__TASK ITEM__. Search the entries below for "Rolf", and copy each line where it appears.

──────── SOURCE DATA ────────

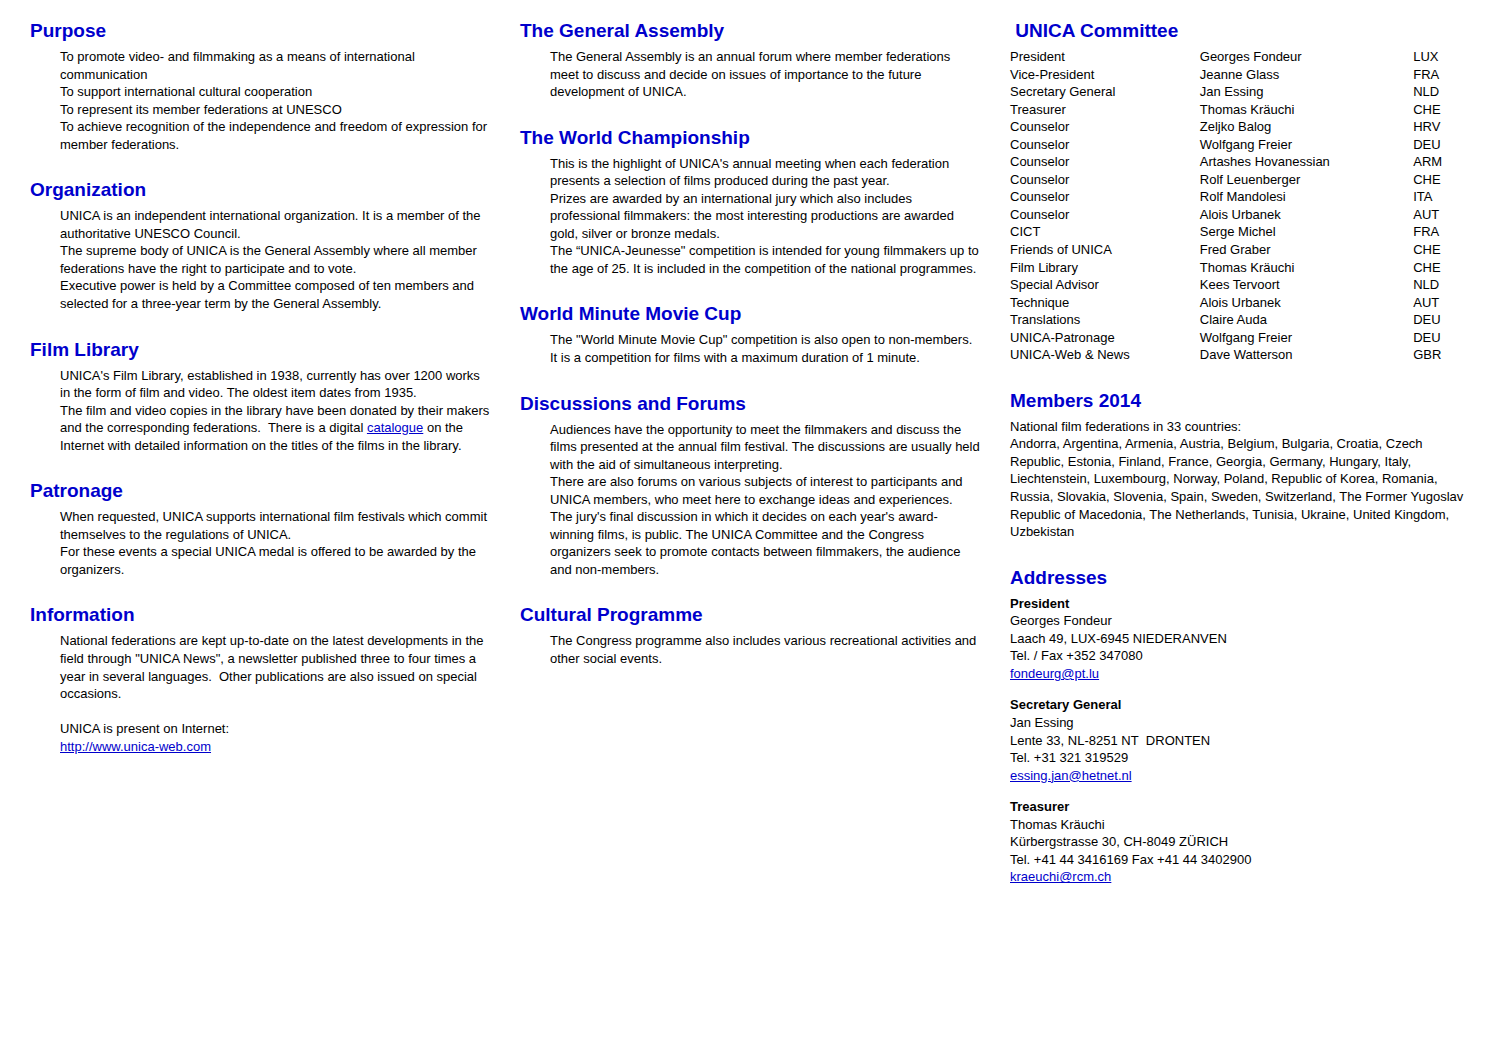Purpose
To promote video- and filmmaking as a means of international communication
To support international cultural cooperation
To represent its member federations at UNESCO
To achieve recognition of the independence and freedom of expression for member federations.
Organization
UNICA is an independent international organization. It is a member of the authoritative UNESCO Council.
The supreme body of UNICA is the General Assembly where all member federations have the right to participate and to vote.
Executive power is held by a Committee composed of ten members and selected for a three-year term by the General Assembly.
Film Library
UNICA's Film Library, established in 1938, currently has over 1200 works in the form of film and video. The oldest item dates from 1935.
The film and video copies in the library have been donated by their makers and the corresponding federations. There is a digital catalogue on the Internet with detailed information on the titles of the films in the library.
Patronage
When requested, UNICA supports international film festivals which commit themselves to the regulations of UNICA.
For these events a special UNICA medal is offered to be awarded by the organizers.
Information
National federations are kept up-to-date on the latest developments in the field through "UNICA News", a newsletter published three to four times a year in several languages. Other publications are also issued on special occasions.
UNICA is present on Internet:
http://www.unica-web.com
The General Assembly
The General Assembly is an annual forum where member federations meet to discuss and decide on issues of importance to the future development of UNICA.
The World Championship
This is the highlight of UNICA's annual meeting when each federation presents a selection of films produced during the past year.
Prizes are awarded by an international jury which also includes professional filmmakers: the most interesting productions are awarded gold, silver or bronze medals.
The “UNICA-Jeunesse" competition is intended for young filmmakers up to the age of 25. It is included in the competition of the national programmes.
World Minute Movie Cup
The "World Minute Movie Cup" competition is also open to non-members.
It is a competition for films with a maximum duration of 1 minute.
Discussions and Forums
Audiences have the opportunity to meet the filmmakers and discuss the films presented at the annual film festival. The discussions are usually held with the aid of simultaneous interpreting.
There are also forums on various subjects of interest to participants and UNICA members, who meet here to exchange ideas and experiences.
The jury's final discussion in which it decides on each year's award-winning films, is public. The UNICA Committee and the Congress organizers seek to promote contacts between filmmakers, the audience and non-members.
Cultural Programme
The Congress programme also includes various recreational activities and other social events.
UNICA Committee
| President | Georges Fondeur | LUX |
| Vice-President | Jeanne Glass | FRA |
| Secretary General | Jan Essing | NLD |
| Treasurer | Thomas Kräuchi | CHE |
| Counselor | Zeljko Balog | HRV |
| Counselor | Wolfgang Freier | DEU |
| Counselor | Artashes Hovanessian | ARM |
| Counselor | Rolf Leuenberger | CHE |
| Counselor | Rolf Mandolesi | ITA |
| Counselor | Alois Urbanek | AUT |
| CICT | Serge Michel | FRA |
| Friends of UNICA | Fred Graber | CHE |
| Film Library | Thomas Kräuchi | CHE |
| Special Advisor | Kees Tervoort | NLD |
| Technique | Alois Urbanek | AUT |
| Translations | Claire Auda | DEU |
| UNICA-Patronage | Wolfgang Freier | DEU |
| UNICA-Web & News | Dave Watterson | GBR |
Members 2014
National film federations in 33 countries:
Andorra, Argentina, Armenia, Austria, Belgium, Bulgaria, Croatia, Czech Republic, Estonia, Finland, France, Georgia, Germany, Hungary, Italy, Liechtenstein, Luxembourg, Norway, Poland, Republic of Korea, Romania, Russia, Slovakia, Slovenia, Spain, Sweden, Switzerland, The Former Yugoslav Republic of Macedonia, The Netherlands, Tunisia, Ukraine, United Kingdom, Uzbekistan
Addresses
President Georges Fondeur
Laach 49, LUX-6945 NIEDERANVEN
Tel. / Fax +352 347080
fondeurg@pt.lu
Secretary General Jan Essing
Lente 33, NL-8251 NT DRONTEN
Tel. +31 321 319529
essing.jan@hetnet.nl
Treasurer Thomas Kräuchi
Kürbergstrasse 30, CH-8049 ZÜRICH
Tel. +41 44 3416169 Fax +41 44 3402900
kraeuchi@rcm.ch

────────

__YOUR RESPONSE__.
| Counselor | Rolf Leuenberger | CHE |
| Counselor | Rolf Mandolesi | ITA |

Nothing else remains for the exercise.